À force de lire de la documentation de récupération, le firmware finit par apparaître comme un personnage doté d'opinions. Il réalloue le secteur défaillant. Il a déjà écrasé les blocs libérés. Il a décidé, à son propre rythme, quoi faire. Presque rien ne dit ce qu'il est réellement.
Ce n'est pas qu'une puce sur la carte
L'intuition veut que le firmware vive dans une puce, comme un BIOS. Une partie, oui : la ROM de la carte contrôleur. Mais sur un disque dur moderne, l'essentiel vit sur les plateaux eux-mêmes, dans une région réservée appelée zone de service, que le système d'exploitation ne voit jamais et qu'aucune partition ne couvre.
Cette région contient les modules dont le disque a besoin pour être un disque : les listes de défauts, le traducteur qui transforme les adresses logiques en positions physiques, les journaux SMART et les données de calibrage.
Un disque qui démarre, sonne normalement et n'est pas reconnu par le BIOS peut donc être parfaitement intact mécaniquement. Si la zone de service est endommagée, le disque n'arrive pas à finir de devenir lui-même.
Les adaptatives : la partie propre à un seul exemplaire
C'est l'élément qui décide si un échange de carte fonctionne, et c'est le moins connu.
Les données adaptatives calibrent le comportement du disque pour son jeu précis de têtes de lecture-écriture et de plateaux. Résistance des têtes, gain du préamplificateur, décalages de positionnement : les tolérances physiques de cet exemplaire fabriqué. Aucun disque ne partage des adaptatives identiques, même sorti de la même chaîne le même jour.
Ces valeurs vivent dans les modules firmware de la zone de service et dans la ROM de la carte. La carte et les plateaux forment un couple apparié.
Pourquoi changer la carte aggrave généralement les choses
Le conseil circule parce qu'il fonctionnait autrefois, sur des disques assez anciens pour ne pas porter d'adaptatives.
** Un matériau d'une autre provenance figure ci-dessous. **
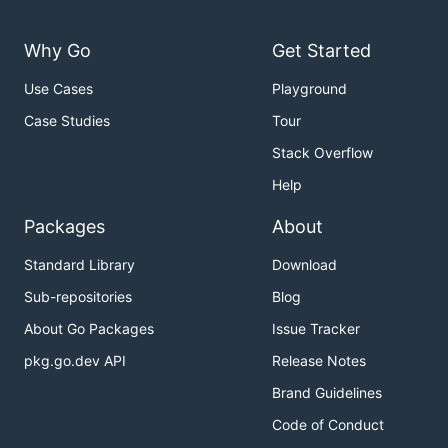
Why Go
Get Started
Use Cases
Playground
Case Studies
Tour
Stack Overflow
Help
Packages
About
Standard Library
Download
Sub-repositories
Blog
About Go Packages
Issue Tracker
pkg.go.dev API
Release Notes
Brand Guidelines
Code of Conduct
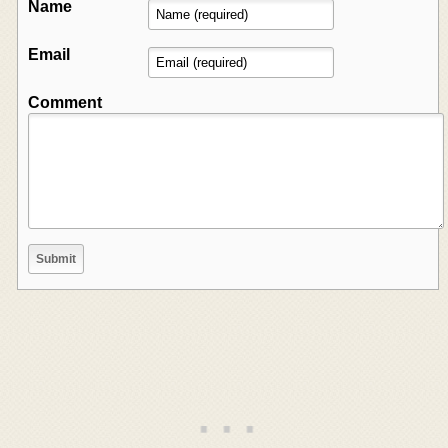
Name
Email
Comment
Sur un disque moderne il échoue, et il échoue d'une façon qui vous coûte les données.
Des adaptatives incompatibles produisent des clics ou des lectures ratées. La carte demande aux têtes de se positionner avec des valeurs de calibrage appartenant à un autre disque.
Un mauvais positionnement peut envoyer les têtes dans la surface. Un head crash détruit le revêtement magnétique, et ce qu'il détruit n'est récupérable par personne, à aucun prix.
Et le disque peut écrire. S'il s'initialise partiellement, la journalisation SMART automatique et les routines de correction d'erreur écriront dans la zone firmware avec les mauvais paramètres, écrasant les données de la zone de service. C'est ce qui transforme un disque récupérable en dossier de laboratoire, ou en rien du tout.
Utiliser une carte étrangère une seule fois peut suffire.
Ce qui se fait à la place
Quand la carte est réellement morte mais que la ROM survit, la ROM doit voyager avec le disque : ses adaptatives sont transférées sur une carte de donneur en bon état, si bien que l'électronique change pendant que le calibrage reste avec les plateaux qu'il décrit.
Quand la zone de service elle-même est endommagée, les modules doivent être lus et réparés directement, ce qui demande du matériel conçu pour cela. C'est la frontière entre une récupération que vous pouvez tenter et une autre non.
Ce que cela change pour vous
Un disque non détecté dans le BIOS n'est pas automatiquement mort. Un dégât firmware ressemble à une panne totale et laisse souvent les données intactes.
N'achetez pas un disque identique pour en échanger la carte. C'est le mauvais conseil le plus répété du domaine, et son mode d'échec est destructeur, pas neutre.
Cessez de le remettre sous tension. Chaque tentative est une occasion de plus, pour le disque, d'écrire dans sa propre zone de service avec de mauvais paramètres.
Et si le disque répond encore, la priorité n'est pas la réparation mais une image, copiez la surface d'abord, et réfléchissez sur la copie.